EXERCISE DETAILS: Can you format the data as a JSON list of strings, with one string per line and blank lines omitted, starting at the first line and going through the line that contains "विस्थापित झालेल्या (Displaced"?

——

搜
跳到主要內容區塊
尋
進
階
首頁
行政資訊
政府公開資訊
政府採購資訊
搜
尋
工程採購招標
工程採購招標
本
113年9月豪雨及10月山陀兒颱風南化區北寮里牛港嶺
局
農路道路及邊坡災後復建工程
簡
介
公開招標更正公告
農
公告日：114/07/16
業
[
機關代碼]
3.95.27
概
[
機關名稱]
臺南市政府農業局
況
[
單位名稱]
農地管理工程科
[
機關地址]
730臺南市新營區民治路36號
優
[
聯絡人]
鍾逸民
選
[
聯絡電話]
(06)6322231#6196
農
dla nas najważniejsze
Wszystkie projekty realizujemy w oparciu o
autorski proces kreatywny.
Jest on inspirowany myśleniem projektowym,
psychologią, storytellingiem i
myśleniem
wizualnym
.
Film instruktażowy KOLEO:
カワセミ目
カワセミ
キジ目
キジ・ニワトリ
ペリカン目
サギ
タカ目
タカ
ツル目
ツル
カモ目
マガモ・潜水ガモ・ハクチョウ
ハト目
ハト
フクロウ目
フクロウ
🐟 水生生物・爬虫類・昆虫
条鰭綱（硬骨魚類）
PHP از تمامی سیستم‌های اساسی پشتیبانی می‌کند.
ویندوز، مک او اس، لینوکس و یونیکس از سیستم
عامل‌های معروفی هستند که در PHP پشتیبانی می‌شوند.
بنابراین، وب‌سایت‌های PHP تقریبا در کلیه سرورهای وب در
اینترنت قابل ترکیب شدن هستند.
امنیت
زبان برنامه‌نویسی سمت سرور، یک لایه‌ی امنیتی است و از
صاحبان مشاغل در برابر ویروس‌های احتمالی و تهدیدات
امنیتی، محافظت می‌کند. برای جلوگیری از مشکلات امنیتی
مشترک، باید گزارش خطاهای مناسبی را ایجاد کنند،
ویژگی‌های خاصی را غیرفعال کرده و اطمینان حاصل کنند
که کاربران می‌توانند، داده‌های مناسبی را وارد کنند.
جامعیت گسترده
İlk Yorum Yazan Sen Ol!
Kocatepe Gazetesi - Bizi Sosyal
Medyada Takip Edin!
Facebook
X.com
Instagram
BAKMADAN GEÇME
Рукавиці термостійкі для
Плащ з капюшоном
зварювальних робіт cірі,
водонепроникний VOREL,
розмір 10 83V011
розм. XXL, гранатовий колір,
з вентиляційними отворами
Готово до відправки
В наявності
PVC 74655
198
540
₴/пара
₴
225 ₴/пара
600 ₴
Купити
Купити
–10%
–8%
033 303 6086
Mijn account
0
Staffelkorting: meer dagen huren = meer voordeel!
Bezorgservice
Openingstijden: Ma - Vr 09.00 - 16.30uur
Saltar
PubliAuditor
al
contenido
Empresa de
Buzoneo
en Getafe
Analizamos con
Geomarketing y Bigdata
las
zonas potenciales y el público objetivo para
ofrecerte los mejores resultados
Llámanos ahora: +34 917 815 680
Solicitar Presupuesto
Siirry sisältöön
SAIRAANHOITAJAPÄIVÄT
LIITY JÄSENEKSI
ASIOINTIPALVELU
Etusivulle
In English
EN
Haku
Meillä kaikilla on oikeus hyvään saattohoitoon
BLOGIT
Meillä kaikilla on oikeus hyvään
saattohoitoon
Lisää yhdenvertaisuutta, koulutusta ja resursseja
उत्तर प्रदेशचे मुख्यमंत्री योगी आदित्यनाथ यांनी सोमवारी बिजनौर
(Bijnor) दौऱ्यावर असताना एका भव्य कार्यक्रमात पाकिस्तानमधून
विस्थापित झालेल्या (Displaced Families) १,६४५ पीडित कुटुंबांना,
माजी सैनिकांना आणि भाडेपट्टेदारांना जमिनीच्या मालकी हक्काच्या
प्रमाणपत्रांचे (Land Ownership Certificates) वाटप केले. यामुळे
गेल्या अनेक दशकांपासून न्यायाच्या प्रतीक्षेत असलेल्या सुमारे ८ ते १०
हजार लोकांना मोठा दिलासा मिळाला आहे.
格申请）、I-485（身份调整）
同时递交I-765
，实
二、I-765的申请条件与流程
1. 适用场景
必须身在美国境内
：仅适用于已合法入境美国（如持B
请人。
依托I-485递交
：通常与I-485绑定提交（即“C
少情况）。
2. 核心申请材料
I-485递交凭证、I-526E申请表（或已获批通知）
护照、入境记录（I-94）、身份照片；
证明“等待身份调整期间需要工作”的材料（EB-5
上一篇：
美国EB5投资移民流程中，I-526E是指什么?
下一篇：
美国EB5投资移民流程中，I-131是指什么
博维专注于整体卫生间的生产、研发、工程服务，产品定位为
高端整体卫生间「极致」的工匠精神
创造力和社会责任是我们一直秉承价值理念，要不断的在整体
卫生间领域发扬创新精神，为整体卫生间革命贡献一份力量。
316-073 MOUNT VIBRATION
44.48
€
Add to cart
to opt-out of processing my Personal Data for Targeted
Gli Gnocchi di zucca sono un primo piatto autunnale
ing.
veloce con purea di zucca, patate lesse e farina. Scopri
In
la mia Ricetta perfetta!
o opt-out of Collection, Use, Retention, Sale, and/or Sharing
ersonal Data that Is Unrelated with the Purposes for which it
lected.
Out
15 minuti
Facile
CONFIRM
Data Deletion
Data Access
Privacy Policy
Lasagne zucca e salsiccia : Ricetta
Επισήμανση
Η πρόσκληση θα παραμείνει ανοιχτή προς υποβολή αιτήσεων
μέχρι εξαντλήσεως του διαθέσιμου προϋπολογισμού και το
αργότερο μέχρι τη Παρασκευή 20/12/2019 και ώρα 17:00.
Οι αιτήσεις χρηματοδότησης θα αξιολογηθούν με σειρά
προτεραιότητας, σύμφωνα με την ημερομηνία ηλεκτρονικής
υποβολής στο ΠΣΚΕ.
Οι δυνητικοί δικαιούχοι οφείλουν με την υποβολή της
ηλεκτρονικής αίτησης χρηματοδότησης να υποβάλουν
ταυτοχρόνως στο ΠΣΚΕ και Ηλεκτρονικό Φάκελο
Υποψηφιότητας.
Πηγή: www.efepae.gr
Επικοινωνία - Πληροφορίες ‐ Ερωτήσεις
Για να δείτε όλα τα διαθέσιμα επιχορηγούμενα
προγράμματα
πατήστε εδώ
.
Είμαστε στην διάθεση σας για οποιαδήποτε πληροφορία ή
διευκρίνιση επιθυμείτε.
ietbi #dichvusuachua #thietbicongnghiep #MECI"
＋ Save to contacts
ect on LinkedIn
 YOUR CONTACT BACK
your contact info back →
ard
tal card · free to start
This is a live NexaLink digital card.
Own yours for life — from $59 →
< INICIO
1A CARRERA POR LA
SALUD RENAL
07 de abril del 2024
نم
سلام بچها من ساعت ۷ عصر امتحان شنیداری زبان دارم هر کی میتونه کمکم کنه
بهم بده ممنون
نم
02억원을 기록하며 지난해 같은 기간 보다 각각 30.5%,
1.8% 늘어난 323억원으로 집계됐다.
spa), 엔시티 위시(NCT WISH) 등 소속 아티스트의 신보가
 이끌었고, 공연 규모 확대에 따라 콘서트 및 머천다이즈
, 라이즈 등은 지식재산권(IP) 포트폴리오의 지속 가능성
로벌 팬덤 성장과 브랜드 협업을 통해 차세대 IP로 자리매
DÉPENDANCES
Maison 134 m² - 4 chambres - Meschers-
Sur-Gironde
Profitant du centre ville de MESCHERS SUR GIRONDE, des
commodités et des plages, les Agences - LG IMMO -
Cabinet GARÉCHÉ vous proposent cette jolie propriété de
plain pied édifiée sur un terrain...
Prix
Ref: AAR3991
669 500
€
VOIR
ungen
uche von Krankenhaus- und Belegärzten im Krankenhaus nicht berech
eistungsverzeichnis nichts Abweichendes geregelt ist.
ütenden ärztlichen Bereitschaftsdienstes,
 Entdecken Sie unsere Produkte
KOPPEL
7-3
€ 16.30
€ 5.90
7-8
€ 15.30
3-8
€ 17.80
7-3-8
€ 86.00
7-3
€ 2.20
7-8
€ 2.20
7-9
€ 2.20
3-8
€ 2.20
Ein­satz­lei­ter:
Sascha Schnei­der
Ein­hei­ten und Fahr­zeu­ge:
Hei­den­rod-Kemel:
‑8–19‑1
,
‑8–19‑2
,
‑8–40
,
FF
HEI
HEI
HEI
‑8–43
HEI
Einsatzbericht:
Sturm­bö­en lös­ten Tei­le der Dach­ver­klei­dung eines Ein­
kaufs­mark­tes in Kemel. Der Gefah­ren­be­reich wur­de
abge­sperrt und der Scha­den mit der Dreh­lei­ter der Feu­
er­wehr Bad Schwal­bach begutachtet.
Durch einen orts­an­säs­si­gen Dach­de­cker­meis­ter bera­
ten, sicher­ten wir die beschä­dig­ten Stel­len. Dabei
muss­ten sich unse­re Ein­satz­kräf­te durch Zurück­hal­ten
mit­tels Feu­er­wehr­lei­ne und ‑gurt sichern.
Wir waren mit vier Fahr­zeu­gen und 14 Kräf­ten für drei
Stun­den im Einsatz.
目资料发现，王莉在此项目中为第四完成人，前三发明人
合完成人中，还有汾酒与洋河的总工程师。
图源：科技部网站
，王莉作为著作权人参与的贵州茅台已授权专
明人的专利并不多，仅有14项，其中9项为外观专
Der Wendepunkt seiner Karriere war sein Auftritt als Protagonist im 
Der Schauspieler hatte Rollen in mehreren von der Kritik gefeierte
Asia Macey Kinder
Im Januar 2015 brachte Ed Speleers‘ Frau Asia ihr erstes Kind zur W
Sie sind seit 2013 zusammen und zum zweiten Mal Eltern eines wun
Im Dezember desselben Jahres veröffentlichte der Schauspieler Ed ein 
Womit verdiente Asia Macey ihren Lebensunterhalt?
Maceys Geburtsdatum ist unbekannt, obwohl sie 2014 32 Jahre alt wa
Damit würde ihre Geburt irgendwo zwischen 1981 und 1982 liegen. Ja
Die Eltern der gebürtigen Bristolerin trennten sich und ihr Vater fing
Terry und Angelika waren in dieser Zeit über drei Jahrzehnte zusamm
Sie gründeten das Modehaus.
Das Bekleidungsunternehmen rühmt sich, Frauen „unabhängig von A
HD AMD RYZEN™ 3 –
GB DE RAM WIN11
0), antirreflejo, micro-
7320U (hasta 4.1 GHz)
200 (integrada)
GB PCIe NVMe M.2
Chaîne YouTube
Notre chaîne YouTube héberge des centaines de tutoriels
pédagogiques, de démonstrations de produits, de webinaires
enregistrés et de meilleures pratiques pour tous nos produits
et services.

——

WRITTEN REPLY:
[
  "搜",
  "跳到主要內容區塊",
  "尋",
  "進",
  "階",
  "首頁",
  "行政資訊",
  "政府公開資訊",
  "政府採購資訊",
  "搜",
  "尋",
  "工程採購招標",
  "工程採購招標",
  "本",
  "113年9月豪雨及10月山陀兒颱風南化區北寮里牛港嶺",
  "局",
  "農路道路及邊坡災後復建工程",
  "簡",
  "介",
  "公開招標更正公告",
  "農",
  "公告日：114/07/16",
  "業",
  "[",
  "機關代碼]",
  "3.95.27",
  "概",
  "[",
  "機關名稱]",
  "臺南市政府農業局",
  "況",
  "[",
  "單位名稱]",
  "農地管理工程科",
  "[",
  "機關地址]",
  "730臺南市新營區民治路36號",
  "優",
  "[",
  "聯絡人]",
  "鍾逸民",
  "選",
  "[",
  "聯絡電話]",
  "(06)6322231#6196",
  "農",
  "dla nas najważniejsze",
  "Wszystkie projekty realizujemy w oparciu o",
  "autorski proces kreatywny.",
  "Jest on inspirowany myśleniem projektowym,",
  "psychologią, storytellingiem i",
  "myśleniem",
  "wizualnym",
  ".",
  "Film instruktażowy KOLEO:",
  "カワセミ目",
  "カワセミ",
  "キジ目",
  "キジ・ニワトリ",
  "ペリカン目",
  "サギ",
  "タカ目",
  "タカ",
  "ツル目",
  "ツル",
  "カモ目",
  "マガモ・潜水ガモ・ハクチョウ",
  "ハト目",
  "ハト",
  "フクロウ目",
  "フクロウ",
  "🐟 水生生物・爬虫類・昆虫",
  "条鰭綱（硬骨魚類）",
  "PHP از تمامی سیستم‌های اساسی پشتیبانی می‌کند.",
  "ویندوز، مک او اس، لینوکس و یونیکس از سیستم",
  "عامل‌های معروفی هستند که در PHP پشتیبانی می‌شوند.",
  "بنابراین، وب‌سایت‌های PHP تقریبا در کلیه سرورهای وب در",
  "اینترنت قابل ترکیب شدن هستند.",
  "امنیت",
  "زبان برنامه‌نویسی سمت سرور، یک لایه‌ی امنیتی است و از",
  "صاحبان مشاغل در برابر ویروس‌های احتمالی و تهدیدات",
  "امنیتی، محافظت می‌کند. برای جلوگیری از مشکلات امنیتی",
  "مشترک، باید گزارش خطاهای مناسبی را ایجاد کنند،",
  "ویژگی‌های خاصی را غیرفعال کرده و اطمینان حاصل کنند",
  "که کاربران می‌توانند، داده‌های مناسبی را وارد کنند.",
  "جامعیت گسترده",
  "İlk Yorum Yazan Sen Ol!",
  "Kocatepe Gazetesi - Bizi Sosyal",
  "Medyada Takip Edin!",
  "Facebook",
  "X.com",
  "Instagram",
  "BAKMADAN GEÇME",
  "Рукавиці термостійкі для",
  "Плащ з капюшоном",
  "зварювальних робіт cірі,",
  "водонепроникний VOREL,",
  "розмір 10 83V011",
  "розм. XXL, гранатовий колір,",
  "з вентиляційними отворами",
  "Готово до відправки",
  "В наявності",
  "PVC 74655",
  "198",
  "540",
  "₴/пара",
  "₴",
  "225 ₴/пара",
  "600 ₴",
  "Купити",
  "Купити",
  "–10%",
  "–8%",
  "033 303 6086",
  "Mijn account",
  "0",
  "Staffelkorting: meer dagen huren = meer voordeel!",
  "Bezorgservice",
  "Openingstijden: Ma - Vr 09.00 - 16.30uur",
  "Saltar",
  "PubliAuditor",
  "al",
  "contenido",
  "Empresa de",
  "Buzoneo",
  "en Getafe",
  "Analizamos con",
  "Geomarketing y Bigdata",
  "las",
  "zonas potenciales y el público objetivo para",
  "ofrecerte los mejores resultados",
  "Llámanos ahora: +34 917 815 680",
  "Solicitar Presupuesto",
  "Siirry sisältöön",
  "SAIRAANHOITAJAPÄIVÄT",
  "LIITY JÄSENEKSI",
  "ASIOINTIPALVELU",
  "Etusivulle",
  "In English",
  "EN",
  "Haku",
  "Meillä kaikilla on oikeus hyvään saattohoitoon",
  "BLOGIT",
  "Meillä kaikilla on oikeus hyvään",
  "saattohoitoon",
  "Lisää yhdenvertaisuutta, koulutusta ja resursseja",
  "उत्तर प्रदेशचे मुख्यमंत्री योगी आदित्यनाथ यांनी सोमवारी बिजनौर",
  "(Bijnor) दौऱ्यावर असताना एका भव्य कार्यक्रमात पाकिस्तानमधून",
  "विस्थापित झालेल्या (Displaced Families) १,६४५ पीडित कुटुंबांना,"
]